### PAGE EXCERPT
§ §
I am sure every one must participate in my feelings in rising after what you bave already heard. No one can hope to add any thing to the impression which has been made : it only remains for him not to lessen the effect which he cannot produce. And indeed, I must confess I rejoice in witnessing the emotions which are excited on this occasion, because I have always thought that the simple and high cause of the British and Foreign Bible Society, calls not so much for argument as feeling, and appeals rather to the kindling 'energies of a pious mind, than to the cold deductions of a tame and distrustful prudence. For who can justly appreciate the sacred Volume of Inspiration, or feel aright the obligations under which we lie to that God who has blessed us with the

gift, and not employ every legitimate effort to disseminate it throughout the earth? It really, Sir, does surprise me, the more I consider the subject, that in this Protestant country, any serious objection should be made to the peaceful union of Christians for such a cause as this. And yet, objections are stated and circulated with so much of misrepresentation and confidence, that it may perhaps be allowed to me, as a Secretary of this Auxiliary Society, to notice slightly one or two points.

If I am asked, then, on what principle, as a clergyman of the Church of England, I unite in this Society with Christians who are separated from her communion, my reply is, that the Holy Scriptures is common ground which all Chrisţians may fairly occupy.
§ §
### EXTRACTED INFORMATION
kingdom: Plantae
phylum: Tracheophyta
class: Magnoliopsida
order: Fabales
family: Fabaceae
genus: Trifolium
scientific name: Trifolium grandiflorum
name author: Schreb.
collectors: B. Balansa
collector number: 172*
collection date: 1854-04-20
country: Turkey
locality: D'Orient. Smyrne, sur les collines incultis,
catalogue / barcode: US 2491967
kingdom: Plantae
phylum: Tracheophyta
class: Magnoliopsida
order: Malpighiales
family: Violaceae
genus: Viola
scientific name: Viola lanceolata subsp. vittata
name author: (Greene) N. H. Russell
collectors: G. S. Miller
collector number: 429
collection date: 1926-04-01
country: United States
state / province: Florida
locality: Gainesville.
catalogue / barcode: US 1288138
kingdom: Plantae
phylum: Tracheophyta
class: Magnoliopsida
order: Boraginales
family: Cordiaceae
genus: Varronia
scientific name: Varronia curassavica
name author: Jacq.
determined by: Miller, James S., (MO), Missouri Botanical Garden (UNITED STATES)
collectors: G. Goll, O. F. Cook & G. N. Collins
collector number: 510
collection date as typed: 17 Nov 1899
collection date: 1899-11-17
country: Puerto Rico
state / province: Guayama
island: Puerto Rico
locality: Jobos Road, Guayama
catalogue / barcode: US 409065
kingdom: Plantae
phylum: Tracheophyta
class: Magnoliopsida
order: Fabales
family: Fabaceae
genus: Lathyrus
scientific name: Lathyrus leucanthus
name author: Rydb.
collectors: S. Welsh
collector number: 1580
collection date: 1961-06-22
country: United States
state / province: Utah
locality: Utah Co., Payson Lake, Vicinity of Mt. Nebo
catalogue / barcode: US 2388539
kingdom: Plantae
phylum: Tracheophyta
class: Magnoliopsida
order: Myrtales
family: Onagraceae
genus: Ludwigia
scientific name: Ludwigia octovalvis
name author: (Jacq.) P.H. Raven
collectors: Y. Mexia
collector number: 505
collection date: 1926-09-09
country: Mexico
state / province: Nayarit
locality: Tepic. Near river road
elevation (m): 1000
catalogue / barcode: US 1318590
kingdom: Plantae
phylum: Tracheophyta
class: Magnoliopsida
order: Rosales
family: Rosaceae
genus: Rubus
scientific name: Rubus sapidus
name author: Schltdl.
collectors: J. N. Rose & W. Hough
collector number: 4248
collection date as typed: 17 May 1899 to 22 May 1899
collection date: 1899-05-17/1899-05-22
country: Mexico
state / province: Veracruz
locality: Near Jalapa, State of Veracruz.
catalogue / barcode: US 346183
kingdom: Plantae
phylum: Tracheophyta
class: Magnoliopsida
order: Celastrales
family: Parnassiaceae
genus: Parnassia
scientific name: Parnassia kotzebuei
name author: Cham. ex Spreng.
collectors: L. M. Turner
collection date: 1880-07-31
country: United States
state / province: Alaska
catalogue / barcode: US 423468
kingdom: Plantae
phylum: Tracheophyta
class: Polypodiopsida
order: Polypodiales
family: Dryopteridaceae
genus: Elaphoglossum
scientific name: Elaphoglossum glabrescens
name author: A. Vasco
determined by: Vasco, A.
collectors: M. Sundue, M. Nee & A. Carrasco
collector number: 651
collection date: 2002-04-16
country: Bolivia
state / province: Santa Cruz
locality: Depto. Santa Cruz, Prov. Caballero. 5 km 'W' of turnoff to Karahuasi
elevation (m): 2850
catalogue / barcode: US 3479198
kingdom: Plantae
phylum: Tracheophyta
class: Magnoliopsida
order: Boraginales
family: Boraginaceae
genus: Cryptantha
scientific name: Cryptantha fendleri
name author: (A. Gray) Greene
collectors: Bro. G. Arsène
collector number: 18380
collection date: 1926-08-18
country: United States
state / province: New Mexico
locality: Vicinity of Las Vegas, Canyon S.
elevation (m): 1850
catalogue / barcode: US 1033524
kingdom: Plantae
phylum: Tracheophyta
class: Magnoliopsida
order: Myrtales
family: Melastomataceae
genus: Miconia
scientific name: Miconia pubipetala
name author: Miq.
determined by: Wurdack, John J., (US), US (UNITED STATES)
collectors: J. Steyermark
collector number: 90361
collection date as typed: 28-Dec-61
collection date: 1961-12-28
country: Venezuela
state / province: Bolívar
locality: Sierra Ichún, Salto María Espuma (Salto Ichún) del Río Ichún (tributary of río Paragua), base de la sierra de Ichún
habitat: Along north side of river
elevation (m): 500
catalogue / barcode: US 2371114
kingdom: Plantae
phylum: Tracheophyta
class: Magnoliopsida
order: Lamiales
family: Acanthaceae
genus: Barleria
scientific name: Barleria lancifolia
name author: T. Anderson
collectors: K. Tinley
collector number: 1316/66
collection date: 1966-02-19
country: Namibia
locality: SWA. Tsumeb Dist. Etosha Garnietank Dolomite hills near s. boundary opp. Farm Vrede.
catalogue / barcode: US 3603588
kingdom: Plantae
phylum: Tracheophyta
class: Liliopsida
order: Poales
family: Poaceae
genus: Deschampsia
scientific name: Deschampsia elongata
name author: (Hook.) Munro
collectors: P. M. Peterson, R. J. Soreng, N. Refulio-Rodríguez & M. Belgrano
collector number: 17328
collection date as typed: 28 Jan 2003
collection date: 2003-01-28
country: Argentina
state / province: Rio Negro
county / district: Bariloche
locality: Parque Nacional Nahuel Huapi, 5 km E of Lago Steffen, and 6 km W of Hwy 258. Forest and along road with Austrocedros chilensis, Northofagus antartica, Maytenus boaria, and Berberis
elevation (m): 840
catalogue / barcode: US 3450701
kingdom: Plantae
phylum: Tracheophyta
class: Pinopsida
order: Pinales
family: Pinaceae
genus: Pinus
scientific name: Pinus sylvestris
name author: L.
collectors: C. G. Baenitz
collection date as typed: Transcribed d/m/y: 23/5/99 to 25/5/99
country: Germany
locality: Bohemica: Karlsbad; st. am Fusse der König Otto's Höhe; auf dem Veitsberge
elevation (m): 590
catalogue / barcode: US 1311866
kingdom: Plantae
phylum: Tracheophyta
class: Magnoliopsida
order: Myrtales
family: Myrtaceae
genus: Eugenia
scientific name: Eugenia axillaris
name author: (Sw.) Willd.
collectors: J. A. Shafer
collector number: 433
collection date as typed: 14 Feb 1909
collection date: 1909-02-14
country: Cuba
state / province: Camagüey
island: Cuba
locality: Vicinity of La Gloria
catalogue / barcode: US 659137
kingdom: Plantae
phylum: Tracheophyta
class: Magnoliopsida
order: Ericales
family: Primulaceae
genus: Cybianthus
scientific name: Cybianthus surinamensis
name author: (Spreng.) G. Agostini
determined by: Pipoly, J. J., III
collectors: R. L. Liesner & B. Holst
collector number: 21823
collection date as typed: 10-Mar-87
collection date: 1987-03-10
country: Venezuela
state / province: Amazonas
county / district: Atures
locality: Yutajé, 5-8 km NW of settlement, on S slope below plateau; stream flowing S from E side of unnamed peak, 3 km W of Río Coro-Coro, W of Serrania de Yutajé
§ §
### GOAL OF THE EXERCISE
Retype part of the Bible Society speech word for word. Begin at the passage that has "gift, and not", and stop after "or two points.".

### CORRECT RESULT
gift, and not employ every legitimate effort to disseminate it throughout the earth? It really, Sir, does surprise me, the more I consider the subject, that in this Protestant country, any serious objection should be made to the peaceful union of Christians for such a cause as this. And yet, objections are stated and circulated with so much of misrepresentation and confidence, that it may perhaps be allowed to me, as a Secretary of this Auxiliary Society, to notice slightly one or two points.